Even relatively liberal policy experts who praised the concept said it had a flaw. "My biggest concern is, how do you keep such a program going if the surplus goes away?" said Marilyn Moon, an Urban Institute economist and public trustee of the Social Security system.
Let’s review:
In the 1998 State of the Union, Clinton said the projected federal surpluses should be applied to Social Security’s long-range balance sheet. In this way, he blocked the House GOP’s proposal for a large tax cut.
In 1999, he made his full proposal: 62 percent of those federal surpluses would be used to strengthen the program’s finances, thus extending the life of Social Security by some twenty years. Some of that money would be invested in the stock market—but it would be invested as a federal fund under federal direction, not as part of individual “private accounts.” Other funds would be used to help citizens establish savings accounts—savings accounts which would operate in addition to their regular Social Security benefits, which would not be cut.
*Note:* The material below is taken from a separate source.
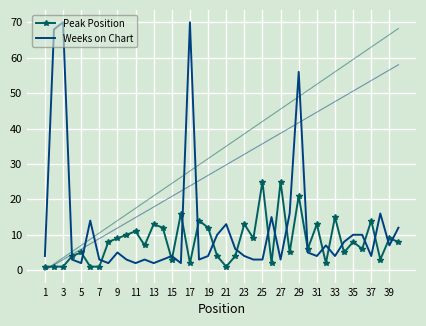

True or false: Peak Position has more than 0 points higher than both neighbors.

True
That was Clinton’s proposal for the use of those looming federal surpluses. After Chris Matthews sent George Bush to the White House, this new president had a different idea; he used those projected federal surpluses for his massive tax cuts. Whatever one thinks of Clinton’s proposal—Candidate Gore didn’t agree with several parts of the plan—the Clinton proposal was vastly different from anything Bush ever did.
Yesterday, Digby treated progressives to a good solid cry; in response, some commenters bellowed and wailed. Question: Does anyone know what progressives gain when we take this self-pitying route?
Who is Carolyn Lochhead: We’re not familiar with Lochhead’s work, although the piece which provided Digby’s “evidence” is hopelessly weak. That said: In 2009, a Daily Kos poster complained, in some detail, about Lochhead’s “history of articles that slant slyly to the right.”